4 共同任務 その三 監禁場所の移動
一階へ戻るとキラたちは貴賓室へ通され、メイドがお茶を持ってくる。
そして、向かいのソファに座る老師が「他に何か、気を付ける点はないかね?」と聞いてくるので「老師ともあろうお方が、彼らの研究を怠っていただなんて、致命的な汚点ですわ」
「調べることは調べたんじゃ。そしてあの部屋を作った」
「では、ずいぶんと手を抜いた調べ方をされたんですのね」
「我々が見てきた中で、ここが一番ひどいですよ」ショウが付け足すと「本当に、わしの部下にはロクなのがおらん!」隣に立つ側近を見ると首を竦める。
「でも、名立たる老師のためですわ。わたくしたちが教えて差し上げます」
「そうか。そうしてくれるか」シワクチャな笑顔を作って喜ぶ。
「しばらくの間、ご厄介になりますわ」
「すぐに部屋を用意させる」
話を聞いていた側近の一人が部屋から出ていくと、入れ違いに別の側近が入ってきて、老師に耳打ちすると「サンルームの用意ができたそうじゃ。早速見ていただこう」
彼らのために用意された部屋は別棟の一階にあり、かなり広いリビングは半分がサンルームになっている。

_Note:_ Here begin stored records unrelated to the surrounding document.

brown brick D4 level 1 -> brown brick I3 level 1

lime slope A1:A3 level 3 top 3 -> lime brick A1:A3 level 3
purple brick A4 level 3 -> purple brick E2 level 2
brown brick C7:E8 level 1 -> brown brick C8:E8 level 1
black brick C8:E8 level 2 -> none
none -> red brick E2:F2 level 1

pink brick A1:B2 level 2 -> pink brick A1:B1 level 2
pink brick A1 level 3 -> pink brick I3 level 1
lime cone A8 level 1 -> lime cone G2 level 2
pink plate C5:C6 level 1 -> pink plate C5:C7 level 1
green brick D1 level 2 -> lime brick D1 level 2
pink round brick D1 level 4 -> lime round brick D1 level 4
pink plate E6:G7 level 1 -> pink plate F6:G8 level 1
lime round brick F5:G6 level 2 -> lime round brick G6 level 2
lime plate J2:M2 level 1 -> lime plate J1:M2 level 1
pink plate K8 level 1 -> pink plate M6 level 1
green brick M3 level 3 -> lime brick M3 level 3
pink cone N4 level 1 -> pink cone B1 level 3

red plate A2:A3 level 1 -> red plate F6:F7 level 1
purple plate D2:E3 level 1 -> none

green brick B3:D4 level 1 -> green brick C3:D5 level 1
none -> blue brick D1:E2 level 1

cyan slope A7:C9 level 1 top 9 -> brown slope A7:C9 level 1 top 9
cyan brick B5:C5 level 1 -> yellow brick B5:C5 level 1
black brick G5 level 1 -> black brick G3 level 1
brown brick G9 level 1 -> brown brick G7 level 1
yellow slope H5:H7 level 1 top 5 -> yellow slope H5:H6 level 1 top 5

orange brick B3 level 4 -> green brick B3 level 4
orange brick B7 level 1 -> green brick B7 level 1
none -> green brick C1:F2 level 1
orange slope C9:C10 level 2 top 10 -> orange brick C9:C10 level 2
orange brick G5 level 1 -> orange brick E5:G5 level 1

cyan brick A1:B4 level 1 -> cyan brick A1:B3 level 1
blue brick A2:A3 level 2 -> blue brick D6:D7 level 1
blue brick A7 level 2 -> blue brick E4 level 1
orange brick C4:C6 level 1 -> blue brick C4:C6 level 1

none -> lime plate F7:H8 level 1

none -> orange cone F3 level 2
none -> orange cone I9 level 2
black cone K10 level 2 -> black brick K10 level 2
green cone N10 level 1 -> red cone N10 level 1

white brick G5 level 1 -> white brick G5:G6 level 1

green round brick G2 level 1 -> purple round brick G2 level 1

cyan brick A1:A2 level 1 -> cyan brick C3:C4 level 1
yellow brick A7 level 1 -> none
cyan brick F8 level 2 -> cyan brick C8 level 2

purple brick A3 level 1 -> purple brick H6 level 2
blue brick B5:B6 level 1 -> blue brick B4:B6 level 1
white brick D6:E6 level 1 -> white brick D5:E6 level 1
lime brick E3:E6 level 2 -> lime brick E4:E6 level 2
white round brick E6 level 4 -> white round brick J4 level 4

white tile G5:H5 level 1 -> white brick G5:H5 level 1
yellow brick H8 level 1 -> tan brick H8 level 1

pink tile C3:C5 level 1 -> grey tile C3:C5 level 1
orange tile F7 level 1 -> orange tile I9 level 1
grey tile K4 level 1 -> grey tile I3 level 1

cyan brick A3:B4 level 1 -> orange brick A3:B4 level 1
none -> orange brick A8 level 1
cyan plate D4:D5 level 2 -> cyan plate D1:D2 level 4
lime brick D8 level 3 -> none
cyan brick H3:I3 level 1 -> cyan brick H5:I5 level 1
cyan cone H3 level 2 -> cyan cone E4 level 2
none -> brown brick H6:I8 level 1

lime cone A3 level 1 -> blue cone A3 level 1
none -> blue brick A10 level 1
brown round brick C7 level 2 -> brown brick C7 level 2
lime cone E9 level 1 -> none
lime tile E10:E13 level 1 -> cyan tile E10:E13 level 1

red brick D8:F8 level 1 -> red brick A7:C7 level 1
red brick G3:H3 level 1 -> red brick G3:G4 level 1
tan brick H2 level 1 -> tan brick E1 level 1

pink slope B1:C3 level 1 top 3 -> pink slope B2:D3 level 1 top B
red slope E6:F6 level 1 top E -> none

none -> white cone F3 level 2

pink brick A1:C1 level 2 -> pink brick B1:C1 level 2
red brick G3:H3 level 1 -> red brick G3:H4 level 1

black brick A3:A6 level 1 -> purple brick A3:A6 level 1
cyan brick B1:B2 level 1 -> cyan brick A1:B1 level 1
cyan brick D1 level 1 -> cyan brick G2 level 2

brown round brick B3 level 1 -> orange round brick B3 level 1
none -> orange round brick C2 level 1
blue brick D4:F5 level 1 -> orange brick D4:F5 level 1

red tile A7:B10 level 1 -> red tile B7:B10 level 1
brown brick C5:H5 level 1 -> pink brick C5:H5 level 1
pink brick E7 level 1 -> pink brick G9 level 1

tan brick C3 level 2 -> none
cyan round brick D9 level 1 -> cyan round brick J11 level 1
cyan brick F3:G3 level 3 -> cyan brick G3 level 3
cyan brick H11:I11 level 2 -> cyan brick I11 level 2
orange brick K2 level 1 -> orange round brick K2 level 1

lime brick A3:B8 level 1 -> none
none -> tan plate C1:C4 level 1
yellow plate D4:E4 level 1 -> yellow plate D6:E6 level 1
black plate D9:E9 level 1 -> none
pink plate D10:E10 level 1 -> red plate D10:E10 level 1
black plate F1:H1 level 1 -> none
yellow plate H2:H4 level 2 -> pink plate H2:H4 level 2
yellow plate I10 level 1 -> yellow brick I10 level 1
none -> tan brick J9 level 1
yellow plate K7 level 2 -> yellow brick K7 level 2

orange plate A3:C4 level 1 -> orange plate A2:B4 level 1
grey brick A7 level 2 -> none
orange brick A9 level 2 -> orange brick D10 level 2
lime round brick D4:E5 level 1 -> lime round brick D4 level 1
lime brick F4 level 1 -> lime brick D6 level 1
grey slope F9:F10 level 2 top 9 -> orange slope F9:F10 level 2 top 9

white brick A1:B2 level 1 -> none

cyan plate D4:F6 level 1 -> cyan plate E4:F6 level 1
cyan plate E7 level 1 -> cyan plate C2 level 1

床は一面フローリングになっていて、革製のソファが置いてあった。
「革製品は置かないで、布のものと取り替えてください」
控えていた男たちが素早く取り替えると「いいでしょう。彼らを連れてきてください」
数名の走る足音が遠ざかる。
「換気には気を付けて」
「オイ、ちゃんと聞いておくんだぞ」老師が隣にいる側近に言うとメモを取りはじめる。
「バスルームは近くにありますか?」
「部屋の向かいにスパがあります」メモを取る側近が答えるので「では、そこにも植物をたくさん置いて。そのスパは彼ら専用にしますので、他の人は使用しないでください。あとは気付いたときに頼みますわ」
そこへ、抱えられながら五名のシルバーフェニックスが入ってきた。
「奥のソファへ座らせて」指示を出すと「キッチンはどこですの?」
「何をするのかね?」不思議そうな顔をする老師に「彼らに与える食事の説明をしますわ」
「オイ、お連れしなさい」
メモを取っていた側近がドアへ向かうので、キラはショウに部屋に残るよう言い、側近に付いてキッチンへ向かった。
そのキッチンは屋敷が広い分、こちらも見事なくらい広かった。
側近は料理長を呼び、キラに紹介する。
「彼らに与える食事の説明からしますわ。まず肉類は避けてください。魚もです。卵とミルクは大丈夫です。それと、野菜を中心として、あまり手を加えたものは出さないでください」
料理長が細かくメモを取っていく。
「次に果物です。どのくらいの種類をストックしてますか?」
「この地域は様々な果物が豊富に採れますので、いろんな種類のものを取り揃えてあります」
「それは素晴らしいですわ」
初めて誉められて、側近が嬉しそうな顔をする。
「では、料理は指示したものを作ってください。先に果物を用意してもらえますか?」
「はい、すぐにご用意します」
料理長はメモをしまうと近くにいる数名の料理人に声を掛け、果物を保存室から持ってくると、食べやすいように切っていく。
五名分の果物がお皿に盛られるとワゴンに乗せ、メイドが押してキッチンから出ると、キラは後から側近と一緒に部屋まで付いていく。